Im Haushalt, der schon am Samstag vorgelegt wurde, ist nun eine Steigerung des Militäretats um 12,6 Prozent vorgesehen, die weit über die allgemeine Ausgabensteigerung von 7,6 Prozent hinausgeht. Das Wirtschaftswachstum will Wen Jiabao nach 9,5 Prozent im Vorjahr auf 8 Prozent drosseln, um eine Überhitzung zu vermeiden. Den Bauern versprach er Hilfen in Milliardenhöhe. Die Landwirtschaft sei eines der "schwachen Glieder". Die Agrarsteuern sollen zwei Jahre früher als geplant bis 2006 abgeschafft werden. Auf die anderen Abgaben, die Bauern an lokale Stellen zahlen müssen, ging Wen Jiabao nicht ein. Für deren Einnahmeausfälle durch den Steuererlass werde Peking aber 14 Milliarden Yuan (1,27 Mrd. Euro) zahlen.

Aus der jüngsten Serie verheerender Bergwerksunglücke mit Hunderten von Toten und anderen Katastrophen müsse China "bittere Lehren" ziehen und die Arbeitssicherheit verbessern, forderte der Ministerpräsident. Mehr Geld müsse in die Bergwerke und deren Sicherheit investiert werden. Die Regierung werde drei Milliarden Yuan (273 Mio. Euro) für staatliche Kohlegruben bereitstellen.

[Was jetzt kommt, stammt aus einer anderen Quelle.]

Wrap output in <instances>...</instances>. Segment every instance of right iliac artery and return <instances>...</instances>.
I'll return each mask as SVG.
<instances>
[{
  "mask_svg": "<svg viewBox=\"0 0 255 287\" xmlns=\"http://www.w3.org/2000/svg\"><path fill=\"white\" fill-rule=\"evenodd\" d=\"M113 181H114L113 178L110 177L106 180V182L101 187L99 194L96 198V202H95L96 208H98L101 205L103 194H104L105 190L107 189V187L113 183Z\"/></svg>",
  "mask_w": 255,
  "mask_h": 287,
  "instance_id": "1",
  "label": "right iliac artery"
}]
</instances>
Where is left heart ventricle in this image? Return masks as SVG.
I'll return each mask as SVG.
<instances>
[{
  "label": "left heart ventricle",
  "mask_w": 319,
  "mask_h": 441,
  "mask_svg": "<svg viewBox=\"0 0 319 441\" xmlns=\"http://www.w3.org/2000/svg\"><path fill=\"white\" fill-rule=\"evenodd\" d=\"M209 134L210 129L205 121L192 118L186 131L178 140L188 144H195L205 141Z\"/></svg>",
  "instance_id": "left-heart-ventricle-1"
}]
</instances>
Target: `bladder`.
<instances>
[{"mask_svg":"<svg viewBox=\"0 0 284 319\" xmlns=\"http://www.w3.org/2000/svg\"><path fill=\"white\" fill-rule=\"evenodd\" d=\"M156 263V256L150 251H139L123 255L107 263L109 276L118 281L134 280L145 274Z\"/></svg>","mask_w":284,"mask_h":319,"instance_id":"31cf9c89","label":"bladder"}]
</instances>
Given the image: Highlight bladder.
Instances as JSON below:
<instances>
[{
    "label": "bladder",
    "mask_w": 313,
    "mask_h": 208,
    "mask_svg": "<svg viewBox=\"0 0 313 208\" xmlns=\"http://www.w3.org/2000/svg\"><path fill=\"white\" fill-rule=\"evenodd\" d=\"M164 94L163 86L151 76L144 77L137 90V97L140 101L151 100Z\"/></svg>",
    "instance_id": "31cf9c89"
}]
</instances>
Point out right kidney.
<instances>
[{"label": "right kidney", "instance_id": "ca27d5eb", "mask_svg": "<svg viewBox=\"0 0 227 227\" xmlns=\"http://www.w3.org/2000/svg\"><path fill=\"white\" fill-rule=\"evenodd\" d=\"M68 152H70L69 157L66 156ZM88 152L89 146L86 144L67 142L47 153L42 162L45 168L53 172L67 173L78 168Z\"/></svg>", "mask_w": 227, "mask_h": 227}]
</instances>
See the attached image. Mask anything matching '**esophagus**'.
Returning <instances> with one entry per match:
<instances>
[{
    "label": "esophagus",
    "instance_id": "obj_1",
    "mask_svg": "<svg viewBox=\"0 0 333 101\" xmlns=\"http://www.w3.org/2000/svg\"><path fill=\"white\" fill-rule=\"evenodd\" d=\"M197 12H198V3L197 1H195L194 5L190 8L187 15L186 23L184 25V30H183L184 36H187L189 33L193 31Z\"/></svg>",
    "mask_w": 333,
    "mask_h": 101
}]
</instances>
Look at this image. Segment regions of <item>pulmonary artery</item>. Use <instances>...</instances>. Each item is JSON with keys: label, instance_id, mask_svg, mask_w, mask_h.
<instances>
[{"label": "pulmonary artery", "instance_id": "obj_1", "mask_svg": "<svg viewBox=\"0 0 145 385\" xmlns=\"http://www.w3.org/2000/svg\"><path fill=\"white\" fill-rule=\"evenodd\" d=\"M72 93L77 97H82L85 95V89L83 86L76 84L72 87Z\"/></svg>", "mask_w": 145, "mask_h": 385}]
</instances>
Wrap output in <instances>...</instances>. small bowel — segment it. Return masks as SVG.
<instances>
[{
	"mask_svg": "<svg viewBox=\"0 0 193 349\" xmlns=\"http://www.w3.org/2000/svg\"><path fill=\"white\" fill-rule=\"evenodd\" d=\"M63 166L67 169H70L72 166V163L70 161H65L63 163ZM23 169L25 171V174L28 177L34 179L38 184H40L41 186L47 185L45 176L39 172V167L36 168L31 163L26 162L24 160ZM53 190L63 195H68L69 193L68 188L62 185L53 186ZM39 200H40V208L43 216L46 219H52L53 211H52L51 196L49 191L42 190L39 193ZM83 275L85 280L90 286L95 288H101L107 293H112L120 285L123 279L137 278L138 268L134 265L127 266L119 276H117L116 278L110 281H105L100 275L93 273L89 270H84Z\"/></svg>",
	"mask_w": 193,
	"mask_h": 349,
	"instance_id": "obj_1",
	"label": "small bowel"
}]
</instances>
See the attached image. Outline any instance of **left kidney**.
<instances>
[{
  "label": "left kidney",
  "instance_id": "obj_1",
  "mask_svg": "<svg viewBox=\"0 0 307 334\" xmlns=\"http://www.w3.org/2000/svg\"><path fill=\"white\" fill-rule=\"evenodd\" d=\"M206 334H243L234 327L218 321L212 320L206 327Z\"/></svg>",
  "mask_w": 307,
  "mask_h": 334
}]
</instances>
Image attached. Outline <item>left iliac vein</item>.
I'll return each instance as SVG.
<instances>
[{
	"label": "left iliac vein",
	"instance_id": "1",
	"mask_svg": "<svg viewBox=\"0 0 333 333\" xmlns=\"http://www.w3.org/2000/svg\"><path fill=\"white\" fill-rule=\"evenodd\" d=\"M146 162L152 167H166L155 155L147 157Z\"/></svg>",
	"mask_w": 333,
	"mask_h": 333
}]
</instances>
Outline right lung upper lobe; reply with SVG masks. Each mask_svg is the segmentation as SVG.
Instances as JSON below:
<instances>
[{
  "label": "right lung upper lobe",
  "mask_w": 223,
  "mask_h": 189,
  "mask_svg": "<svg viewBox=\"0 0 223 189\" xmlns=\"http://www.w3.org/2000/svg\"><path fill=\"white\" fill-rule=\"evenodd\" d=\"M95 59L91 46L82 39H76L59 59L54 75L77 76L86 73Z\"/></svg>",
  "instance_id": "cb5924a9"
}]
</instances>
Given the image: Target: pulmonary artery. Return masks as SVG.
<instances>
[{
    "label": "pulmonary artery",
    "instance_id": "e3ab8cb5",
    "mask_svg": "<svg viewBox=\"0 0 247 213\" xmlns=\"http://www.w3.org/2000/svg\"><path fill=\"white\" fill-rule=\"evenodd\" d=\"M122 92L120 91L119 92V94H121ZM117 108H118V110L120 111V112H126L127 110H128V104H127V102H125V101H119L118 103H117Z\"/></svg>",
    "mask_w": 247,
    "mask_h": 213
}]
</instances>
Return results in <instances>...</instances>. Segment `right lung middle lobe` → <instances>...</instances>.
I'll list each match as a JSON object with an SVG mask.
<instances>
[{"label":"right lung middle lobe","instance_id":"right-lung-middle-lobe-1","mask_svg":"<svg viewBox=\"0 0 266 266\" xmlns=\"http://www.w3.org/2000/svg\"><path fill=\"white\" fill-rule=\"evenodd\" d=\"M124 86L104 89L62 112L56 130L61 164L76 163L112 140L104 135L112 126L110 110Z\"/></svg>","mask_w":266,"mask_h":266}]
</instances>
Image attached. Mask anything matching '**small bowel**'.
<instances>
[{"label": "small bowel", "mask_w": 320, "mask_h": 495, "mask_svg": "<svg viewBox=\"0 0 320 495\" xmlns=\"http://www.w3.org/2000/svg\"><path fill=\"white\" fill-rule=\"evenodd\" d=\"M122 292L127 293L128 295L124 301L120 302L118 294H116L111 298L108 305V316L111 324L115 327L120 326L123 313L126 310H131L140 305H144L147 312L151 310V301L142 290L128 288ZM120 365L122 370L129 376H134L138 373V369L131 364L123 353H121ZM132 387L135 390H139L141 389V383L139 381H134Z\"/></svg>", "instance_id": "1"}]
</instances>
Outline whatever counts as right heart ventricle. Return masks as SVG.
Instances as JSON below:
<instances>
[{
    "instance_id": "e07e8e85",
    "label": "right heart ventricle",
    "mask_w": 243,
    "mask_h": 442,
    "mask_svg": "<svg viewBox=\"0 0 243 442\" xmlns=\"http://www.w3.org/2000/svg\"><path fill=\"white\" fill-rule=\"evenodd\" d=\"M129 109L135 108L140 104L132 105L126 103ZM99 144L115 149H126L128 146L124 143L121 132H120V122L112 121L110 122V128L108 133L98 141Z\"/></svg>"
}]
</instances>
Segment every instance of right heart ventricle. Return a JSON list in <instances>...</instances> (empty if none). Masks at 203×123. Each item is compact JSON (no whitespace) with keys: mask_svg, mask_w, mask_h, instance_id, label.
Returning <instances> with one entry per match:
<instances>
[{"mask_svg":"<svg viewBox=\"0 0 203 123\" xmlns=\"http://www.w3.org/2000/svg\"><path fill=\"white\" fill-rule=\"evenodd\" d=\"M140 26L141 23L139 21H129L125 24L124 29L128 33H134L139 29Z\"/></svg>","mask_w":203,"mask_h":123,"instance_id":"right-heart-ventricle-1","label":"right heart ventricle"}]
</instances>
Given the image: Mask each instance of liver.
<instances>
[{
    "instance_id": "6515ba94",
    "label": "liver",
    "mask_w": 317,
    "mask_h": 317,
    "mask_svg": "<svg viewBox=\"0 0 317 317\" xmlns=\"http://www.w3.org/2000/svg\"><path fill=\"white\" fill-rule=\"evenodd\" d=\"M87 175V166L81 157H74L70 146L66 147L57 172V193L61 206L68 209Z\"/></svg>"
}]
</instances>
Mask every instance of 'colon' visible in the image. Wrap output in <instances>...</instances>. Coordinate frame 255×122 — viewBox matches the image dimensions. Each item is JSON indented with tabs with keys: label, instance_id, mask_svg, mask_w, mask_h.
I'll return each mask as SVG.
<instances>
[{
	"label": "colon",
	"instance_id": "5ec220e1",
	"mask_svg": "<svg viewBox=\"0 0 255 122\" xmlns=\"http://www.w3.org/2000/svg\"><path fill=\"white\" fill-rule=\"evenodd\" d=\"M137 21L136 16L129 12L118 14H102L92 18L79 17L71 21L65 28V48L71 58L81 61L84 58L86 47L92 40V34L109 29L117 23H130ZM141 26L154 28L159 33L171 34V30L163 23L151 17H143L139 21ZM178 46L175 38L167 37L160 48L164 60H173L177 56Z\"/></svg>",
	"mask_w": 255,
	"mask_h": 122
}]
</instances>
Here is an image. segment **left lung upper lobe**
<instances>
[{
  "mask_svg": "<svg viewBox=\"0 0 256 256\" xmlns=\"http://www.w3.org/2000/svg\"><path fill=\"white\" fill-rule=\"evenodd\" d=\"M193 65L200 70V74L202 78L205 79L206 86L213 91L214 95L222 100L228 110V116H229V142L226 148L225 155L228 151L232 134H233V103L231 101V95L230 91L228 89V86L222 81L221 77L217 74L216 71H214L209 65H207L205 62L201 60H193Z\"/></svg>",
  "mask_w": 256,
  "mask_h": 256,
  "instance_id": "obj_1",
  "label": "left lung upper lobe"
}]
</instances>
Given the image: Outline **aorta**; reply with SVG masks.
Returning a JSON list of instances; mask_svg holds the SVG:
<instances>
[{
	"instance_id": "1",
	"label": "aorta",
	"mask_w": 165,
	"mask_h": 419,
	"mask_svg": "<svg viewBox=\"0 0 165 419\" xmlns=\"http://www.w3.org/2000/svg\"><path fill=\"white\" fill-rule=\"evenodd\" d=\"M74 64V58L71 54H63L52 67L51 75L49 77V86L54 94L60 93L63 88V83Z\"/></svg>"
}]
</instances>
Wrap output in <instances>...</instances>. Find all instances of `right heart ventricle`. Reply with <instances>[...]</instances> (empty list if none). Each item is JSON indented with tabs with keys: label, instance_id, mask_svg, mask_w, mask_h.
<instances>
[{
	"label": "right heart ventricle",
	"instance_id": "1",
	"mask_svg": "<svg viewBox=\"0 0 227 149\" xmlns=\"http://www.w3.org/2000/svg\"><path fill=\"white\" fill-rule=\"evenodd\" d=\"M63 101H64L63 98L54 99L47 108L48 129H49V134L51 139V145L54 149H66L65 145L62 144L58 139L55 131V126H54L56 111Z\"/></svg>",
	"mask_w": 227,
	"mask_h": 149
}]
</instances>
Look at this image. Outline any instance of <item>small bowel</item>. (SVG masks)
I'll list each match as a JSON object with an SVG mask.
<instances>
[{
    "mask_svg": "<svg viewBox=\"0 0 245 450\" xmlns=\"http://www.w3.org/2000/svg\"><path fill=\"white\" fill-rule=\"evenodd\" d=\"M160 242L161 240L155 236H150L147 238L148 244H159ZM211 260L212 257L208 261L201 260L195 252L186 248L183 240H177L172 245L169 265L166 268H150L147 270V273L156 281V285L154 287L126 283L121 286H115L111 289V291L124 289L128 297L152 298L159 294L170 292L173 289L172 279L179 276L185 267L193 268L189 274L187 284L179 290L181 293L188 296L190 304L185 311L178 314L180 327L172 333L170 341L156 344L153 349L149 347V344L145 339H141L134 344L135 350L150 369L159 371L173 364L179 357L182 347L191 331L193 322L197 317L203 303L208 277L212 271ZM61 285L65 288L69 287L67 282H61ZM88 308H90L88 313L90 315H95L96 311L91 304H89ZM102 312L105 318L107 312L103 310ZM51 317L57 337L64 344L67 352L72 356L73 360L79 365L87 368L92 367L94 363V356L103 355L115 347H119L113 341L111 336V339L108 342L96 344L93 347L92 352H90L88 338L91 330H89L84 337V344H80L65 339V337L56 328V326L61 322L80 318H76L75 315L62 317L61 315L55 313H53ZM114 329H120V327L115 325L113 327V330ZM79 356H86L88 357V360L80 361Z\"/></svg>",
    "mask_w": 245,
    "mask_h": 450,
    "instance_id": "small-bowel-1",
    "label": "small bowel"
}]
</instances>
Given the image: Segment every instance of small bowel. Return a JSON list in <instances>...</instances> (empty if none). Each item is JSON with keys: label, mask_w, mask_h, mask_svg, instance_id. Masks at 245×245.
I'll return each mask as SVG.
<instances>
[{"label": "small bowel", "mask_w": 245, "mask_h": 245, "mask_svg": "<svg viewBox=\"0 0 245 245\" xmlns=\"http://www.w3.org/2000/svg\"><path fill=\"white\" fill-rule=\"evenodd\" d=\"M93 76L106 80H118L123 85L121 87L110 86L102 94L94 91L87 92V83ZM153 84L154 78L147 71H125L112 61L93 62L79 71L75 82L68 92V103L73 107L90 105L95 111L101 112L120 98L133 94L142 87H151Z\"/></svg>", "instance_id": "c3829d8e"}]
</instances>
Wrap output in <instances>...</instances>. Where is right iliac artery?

In der zurückhaltenden Rede übte Wen Jiabao wenig Kritik. Er stellte nur fest: "Probleme wie Formalismus, Bürokratie, Unehrlichkeit, Extravaganz und Verschwendung sind vergleichsweise schlimm. Korruption ist in einigen Orten, Abteilungen und Organisationen stark verbreitet." Auch liege die Reform der Regierung "hinter dem Plan". Verantwortlichkeiten seien nicht klar definiert, was eine wirksame Koordination schwierig mache. "Manche Regierungsangestellte haben ein schwaches Bewusstsein dafür, ihre Pflichten in Übereinstimmung mit dem Gesetz auszuüben."